Along the broad part of rue de Turbigo that sliced the edge of the Sentier, he passed the Kookai boutique. Salesgirls smoked outside on the steps and the tatouage sign on rue Tiquetonne blinked orange-pink neon in the dusk. A dope haven if he ever saw it, but he knew the flics let it slide as long as their informants checked in with them. And, he reminded himself, that wasn’t his business.

Not anymore.

In the distance he saw the Tour Jean-Sans-Peur nestled behind the sandstone-colored school. The scum had been right here … a stone’s throw from his office. Merde!

He was getting slow, admit it. Not on top of it anymore. Yet no one said that but himself. Be your own harshest critic, he’d learned, then no one else could be.

But that would change. He’d entered the fray.

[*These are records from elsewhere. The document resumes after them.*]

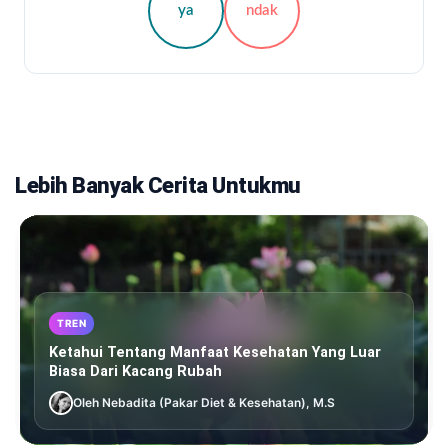
ya
ndak
Lebih Banyak Cerita Untukmu
TREN
Ketahui Tentang Manfaat Kesehatan Yang Luar
Biasa Dari Kacang Rubah
Oleh Nebadita (Pakar Diet & Kesehatan), M.S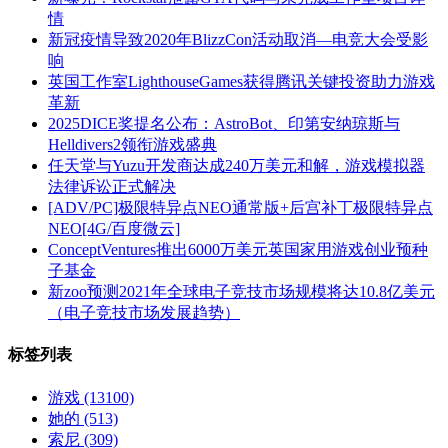
情
新冠疫情导致2020年BlizzCon活动取消—电竞大会受影
响
英国工作室LighthouseGames获得腾讯关键投资助力游戏
革新
2025DICE奖提名公布：AstroBot、印第安纳琼斯与
Helldivers2领衔游戏盛典
任天堂与Yuzu开发商达成240万美元和解，游戏模拟器
法律诉讼正式解决
[ADV/PC]极限特异点NEO通常版+后宫补丁极限特异点
NEO[4G/百度微云]
ConceptVentures推出6000万美元英国家用游戏创业预种
子基金
新zoo预测2021年全球电子竞技市场规模将达10.8亿美元
（电子竞技市场发展趋势）
标签列表
游戏
(13100)
她的
(513)
索尼
(309)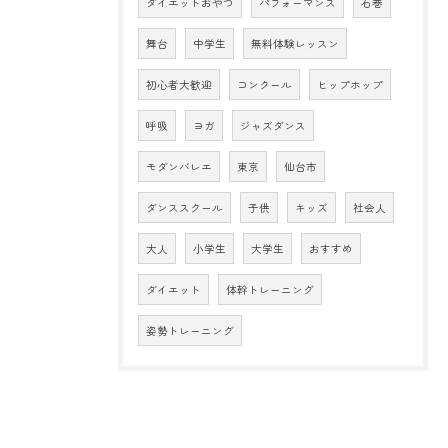
ダイエットおやつ
パフォーマンス
石巻
舞台
中学生
無料体験レッスン
初心者大歓迎
コンクール
ヒップホップ
呼吸
ヨガ
ジャズダンス
モダンバレエ
東京
仙台市
ダンススクール
子供
キッズ
社会人
大人
小学生
大学生
おすすめ
ダイエット
体幹トレーニング
姿勢トレーニング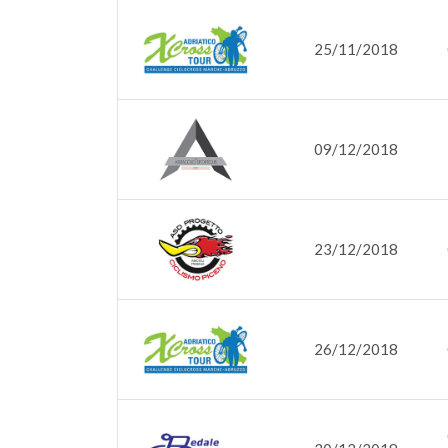
25/11/2018
09/12/2018
23/12/2018
26/12/2018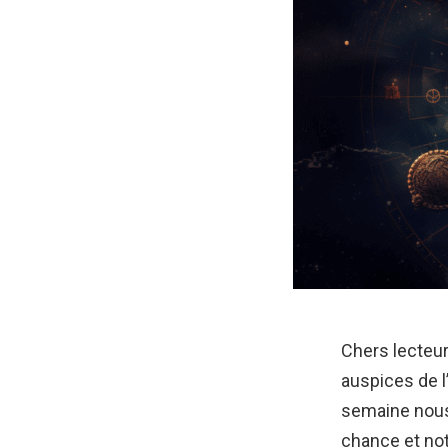
Chers lecteu
auspices de l
semaine nous 
chance et not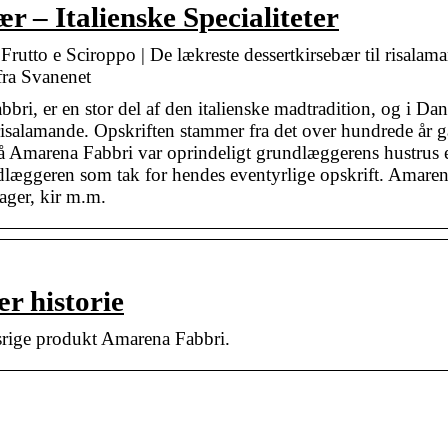
 – Italienske Specialiteter
utto e Sciroppo | De lækreste dessertkirsebær til risalama
 fra Svanenet
bbri, er en stor del af den italienske madtradition, og i D
risalamande. Opskriften stammer fra det over hundrede år 
 på Amarena Fabbri var oprindeligt grundlæggerens hustrus
læggeren som tak for hendes eventyrlige opskrift. Amarena
ager, kir m.m.
r historie
srige produkt Amarena Fabbri.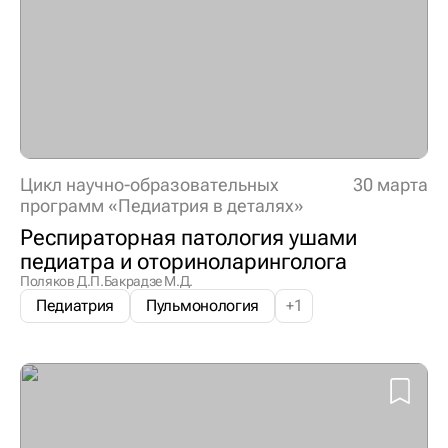
Цикл научно-образовательных
30 марта
программ «Педиатрия в деталях»
Респираторная патология ушами
педиатра и оториноларинголога
Поляков Д.П.
Бакрадзе М.Д.
Педиатрия
Пульмонология
+
1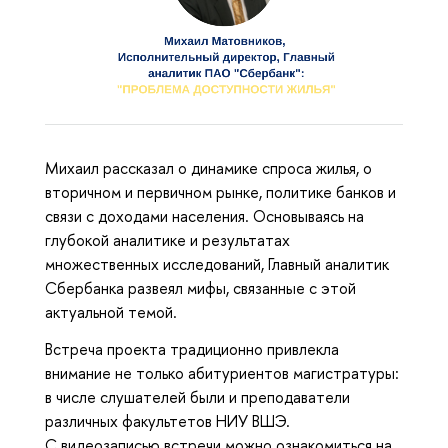
Михаил рассказал о динамике спроса жилья, о
вторичном и первичном рынке, политике банков и
связи с доходами населения. Основываясь на
глубокой аналитике и результатах
множественных исследований, Главный аналитик
Сбербанка развеял мифы, связанные с этой
актуальной темой.
Встреча проекта традиционно привлекла
внимание не только абитуриентов магистратуры:
в числе слушателей были и преподаватели
различных факультетов НИУ ВШЭ.
С видеозаписью встречи можно ознакомиться на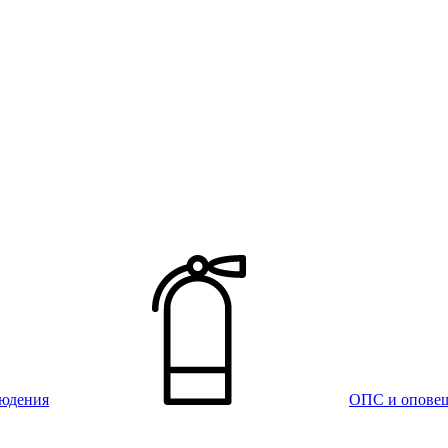
юдения
ОПС и опове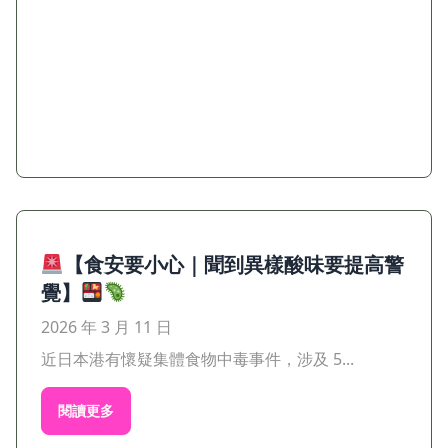
【食安要小心｜聞到異樣酸味要提高警
覺】
2026 年 3 月 11 日
近日本港有懷疑集體食物中毒事件，涉及 5...
閱讀更多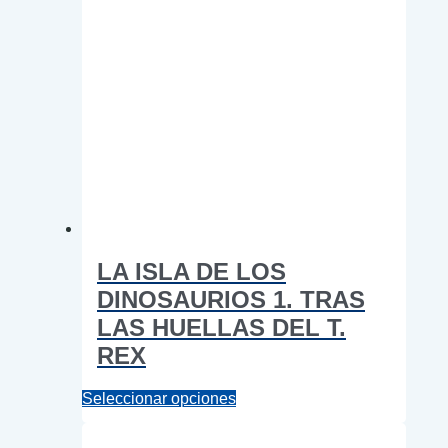
LA ISLA DE LOS
DINOSAURIOS 1. TRAS
LAS HUELLAS DEL T.
REX
Este
Seleccionar opciones
producto
tiene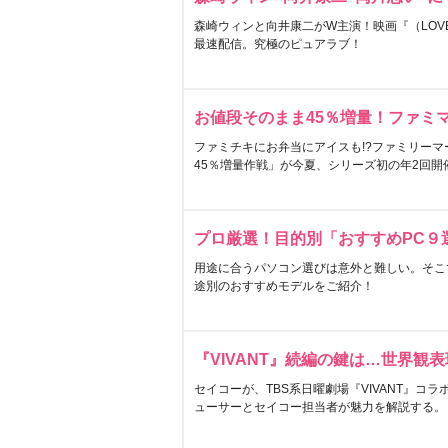
森崎ウィンと向井康二がW主演！映画『（LOVE S
最速配信。究極のピュアラブ！
お値段そのまま45％増量！ファミ
ファミチキにお弁当にアイスも!?ファミリーマ
45％増量作戦」が今夏、シリーズ初の年2回開
プロ厳選！目的別「おすすめPC９
用途に合うパソコン選びは意外と難しい。そこ
途別のおすすめモデルをご紹介！
『VIVANT』続編の鍵は…世界観
セイコーが、TBS系日曜劇場『VIVANT』コ
ューサーとセイコー担当者が魅力を解説する。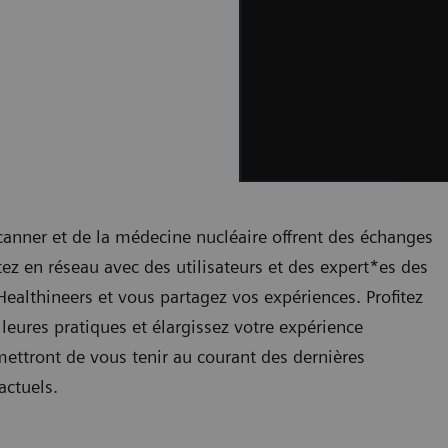
canner et de la médecine nucléaire offrent des échanges
ez en réseau avec des utilisateurs et des expert*es des
althineers et vous partagez vos expériences. Profitez
leures pratiques et élargissez votre expérience
ettront de vous tenir au courant des dernières
actuels.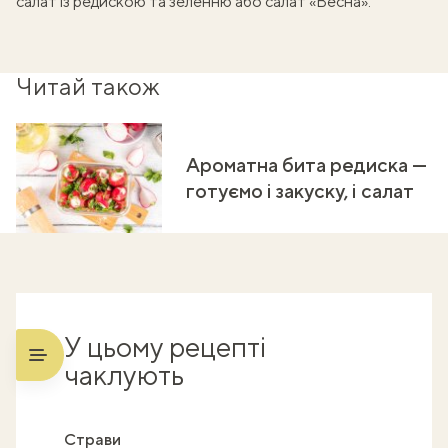
салат із редискою та зеленню
або
салат «Весна»
.
Читай також
Ароматна бита редиска —
готуємо і закуску, і салат
У цьому рецепті
чаклують
Страви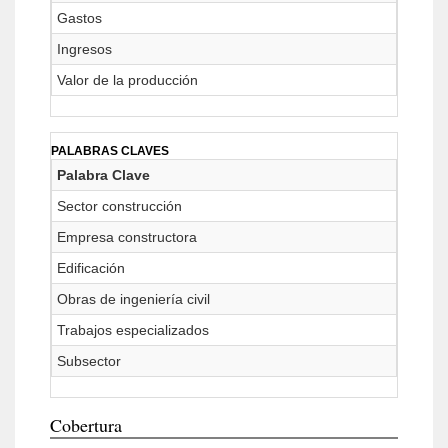
Gastos
Ingresos
Valor de la producción
PALABRAS CLAVES
Palabra Clave
Sector construcción
Empresa constructora
Edificación
Obras de ingeniería civil
Trabajos especializados
Subsector
Cobertura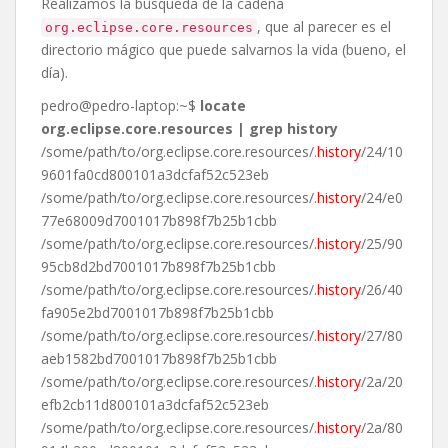
Realizamos la búsqueda de la cadena
, que al parecer es el
org.eclipse.core.resources
directorio mágico que puede salvarnos la vida (bueno, el
día).
pedro@pedro-laptop:~$
locate
org.eclipse.core.resources | grep history
/some/path/to/org.eclipse.core.resources/.
history
/24/10
9601fa0cd800101a3dcfaf52c523eb
/some/path/to/org.eclipse.core.resources/.
history
/24/e0
77e68009d7001017b898f7b25b1cbb
/some/path/to/org.eclipse.core.resources/.
history
/25/90
95cb8d2bd7001017b898f7b25b1cbb
/some/path/to/org.eclipse.core.resources/.
history
/26/40
fa905e2bd7001017b898f7b25b1cbb
/some/path/to/org.eclipse.core.resources/.
history
/27/80
aeb1582bd7001017b898f7b25b1cbb
/some/path/to/org.eclipse.core.resources/.
history
/2a/20
efb2cb11d800101a3dcfaf52c523eb
/some/path/to/org.eclipse.core.resources/.
history
/2a/80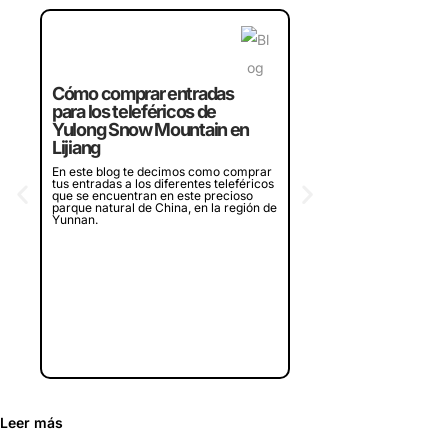
Crucero por la bahí
Halong de Vietnam,
Cómo comprar entradas
¿merece la pena?
para los teleféricos de
¿Piensas en visitar la bah
Yulong Snow Mountain en
en Vietnam? Te contamos
Lijiang
experiencia en dos crucer
diferentes que recorren l
En este blog te decimos como comprar
bahía, ¿merece la pena o
tus entradas a los diferentes teleféricos
que se encuentran en este precioso
parque natural de China, en la región de
Yunnan.
Leer más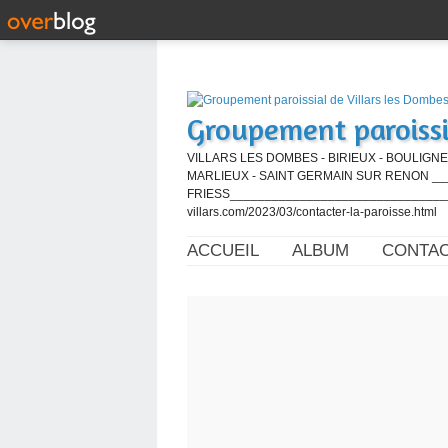
Groupement paroissi
VILLARS LES DOMBES - BIRIEUX - BOULIGNE
MARLIEUX - SAINT GERMAIN SUR RENON ____
FRIESS_________________________________
villars.com/2023/03/contacter-la-paroisse.html
ACCUEIL
ALBUM
CONTA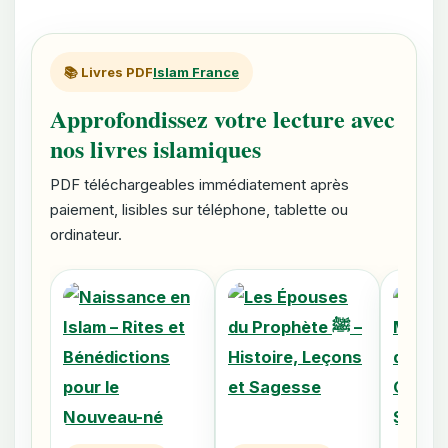
📚 Livres PDF
Islam France
Approfondissez votre lecture avec
nos livres islamiques
PDF téléchargeables immédiatement après
paiement, lisibles sur téléphone, tablette ou
ordinateur.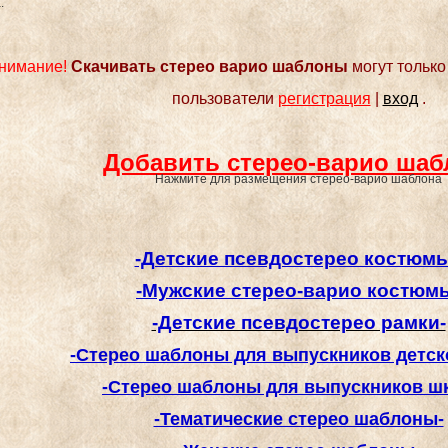
.
нимание!
Скачивать стерео варио шаблоны
могут тольк
пользователи
регистрация
|
вход
.
Добавить стерео-варио ша
Нажмите для размещения стерео-варио шаблона
-Детские псевдостерео костюм
-Мужские стерео-варио костюм
-Детские псевдостерео рамки-
-Стерео шаблоны для выпускников детско
-Стерео шаблоны для выпускников ш
-Тематические стерео шаблоны-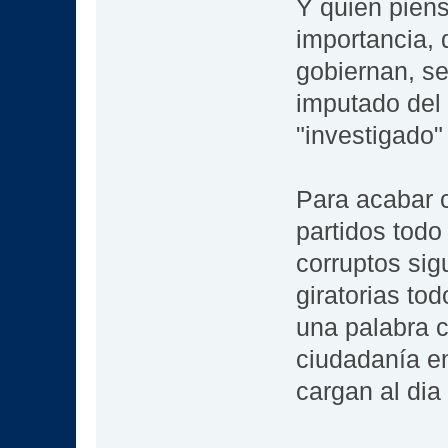
Y quien piens
importancia, 
gobiernan, se
imputado del 
"investigado"
Para acabar c
partidos todo
corruptos sig
giratorias to
una palabra 
ciudadanía en
cargan al dia 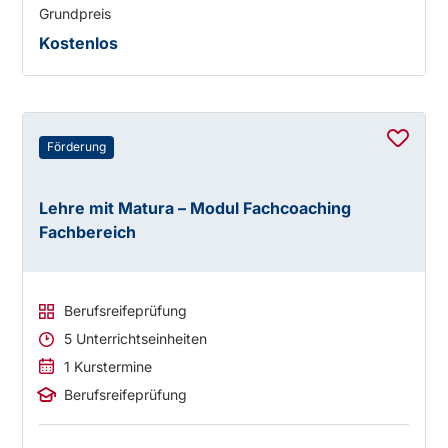
Grundpreis
Kostenlos
Förderung
Lehre mit Matura – Modul Fachcoaching
Fachbereich
Berufsreifeprüfung
5 Unterrichtseinheiten
1 Kurstermine
Berufsreifeprüfung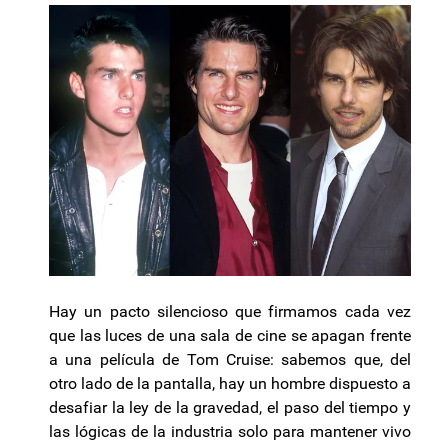
Hay un pacto silencioso que firmamos cada vez
que las luces de una sala de cine se apagan frente
a una película de Tom Cruise: sabemos que, del
otro lado de la pantalla, hay un hombre dispuesto a
desafiar la ley de la gravedad, el paso del tiempo y
las lógicas de la industria solo para mantener vivo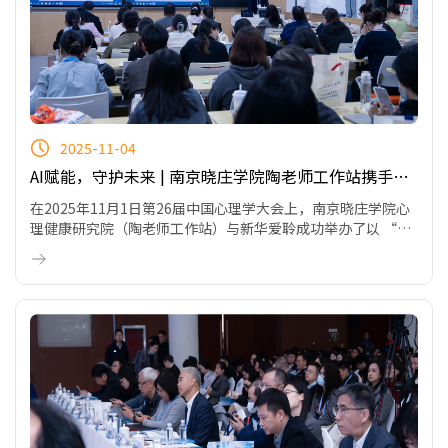
2025-11-04
AI赋能，守护未来 | 南京晓庄学院陶老师工作站携手新
华爱聆中国心理学大会工作坊圆满举行
在2025年11月1日第26届中国心理学大会上，南京晓庄学院心
理健康研究院（陶老师工作站）与新华爱聆成功举办了以 “AI
赋能‘四位一体’学生心理健康工作体系建设创新”为主题的
工作坊。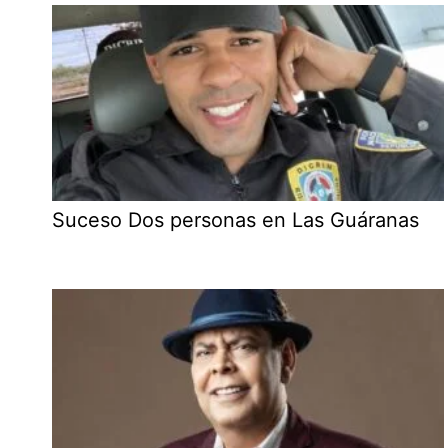
Suceso Dos personas en Las Guáranas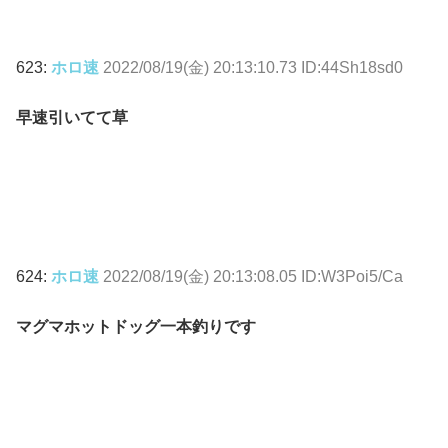
623:
ホロ速
2022/08/19(金) 20:13:10.73 ID:44Sh18sd0
早速引いてて草
624:
ホロ速
2022/08/19(金) 20:13:08.05 ID:W3Poi5/Ca
マグマホットドッグ一本釣りです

Time to wipe out the degenerate lice once and for all, if it was the last thing he did.

The hunt, the chase—these were the only things keeping him alive. The shivery tingle on the back of his arms … it was what he lived for. Face it, had always lived for.

He’d deluded himself when he retired from the préfecture, started the agency, and kept half-time hours. Even the DST contract work hadn’t filled the need. Keeping a young mistress had become difficult, and so time-consuming. His true mistress was his work.

He needed to get this information face-to-face, without risk of compromised phone lines, big-eared subordinates, or his former cronies from the Quai des Orfèvres. Time to mine his old-boy network.